Над шоссе опять пошли немецкие самолеты, и все снова легли на землю или в щели.
Потом помню двух человек – полкового комиссара и бриг-военврача, которые вели за собой через лес под командой человек полтораста выпускников Военно-медицинской академии. Я так и не понял: не то они практиковались в Минске, не то их зачем-то под командой отправили в Минск, и теперь, потеряв по дороге уже двадцать человек во время бомбежек и обстрелов, они шли обратно на Оршу. Они искали начальство, просили им чем-нибудь помочь, но кто и чем мог им тут помочь? Им просто предложили идти дальше. И они так и сделали – пошли.
Потом еще через час военюрист подошел ко мне и сказал:
– Вы ведь, кажется, писатель?
Я сказал, что да.
– Вот помогите тут определить одного человека. Он по вашей части, если не врет. Он все документы и военный билет со страху порвал, но говорит, что работал в Союзе писателей в Минске. Может, это и правда?
Я подошел к этому человеку. Он был такой обросший, грязный, измученный, что по его виду нельзя было разобрать, сколько ему лет – тридцать или пятьдесят. Я стал расспрашивать его. Оказалось, что это работник Союза писателей в Минске, тот самый человек, который в мирное время доставал билеты на поезда и устраивал номера в гостинице.
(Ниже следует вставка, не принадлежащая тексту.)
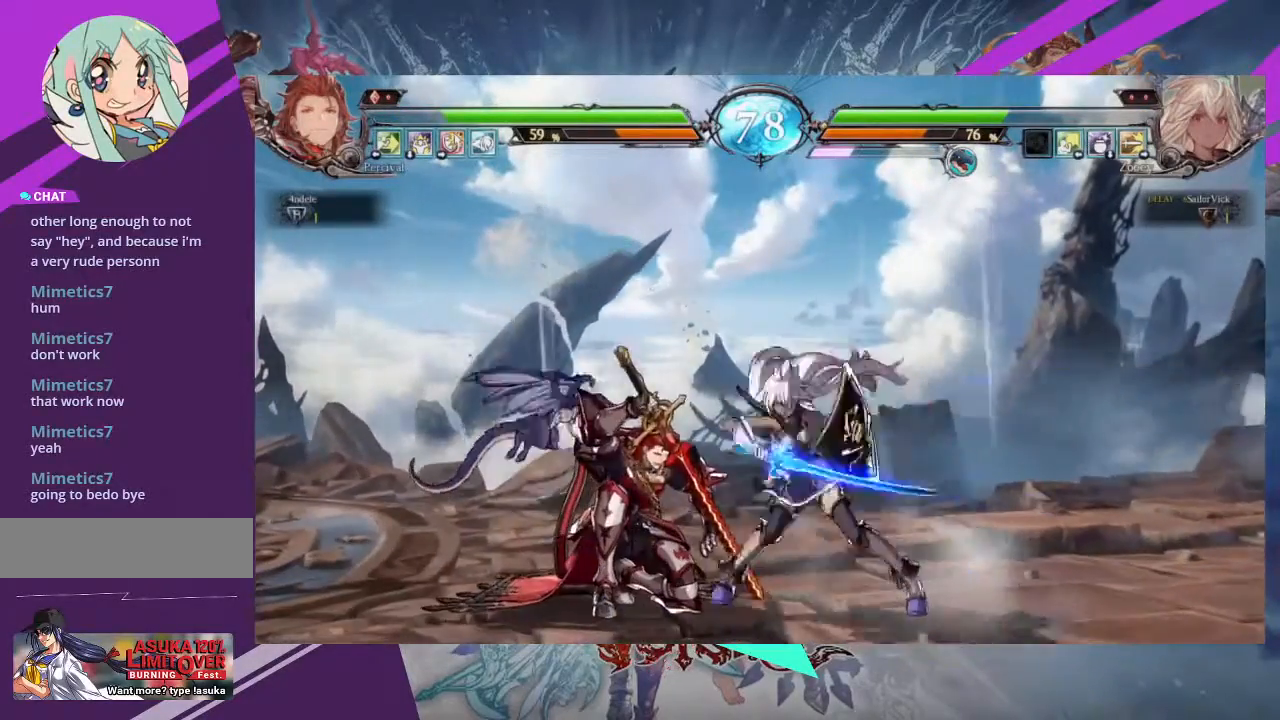
{"buttons": [], "left_stick": "center", "events": [[100, "R1", "up"], [167, "left_stick", "left"], [267, "left_stick", "right"], [300, "TRIANGLE", "down"], [367, "left_stick", "center"], [400, "TRIANGLE", "up"]]}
Для очистки совести – хотя я ему сразу поверил – я стал выяснять у него какие-то подробности про Кондрата Крапиву: когда Кондрат Крапива ездил в Москву? Я сам никогда не видел Кондрата Крапиву, но вспомнил числа, в которые он весной должен был приехать на конференцию драматургов в Москву. Человек ответил на мой вопрос настолько точно, что сомнений не оставалось: он был именно тем, за кого себя выдавал.
А я вдруг вспомнил, как что-то совершенно дикое и нелепое, обсуждение своей пьесы «Парень из нашего города». Совсем недавно на конференции в клубе писателей доклад, выступления, какие-то споры.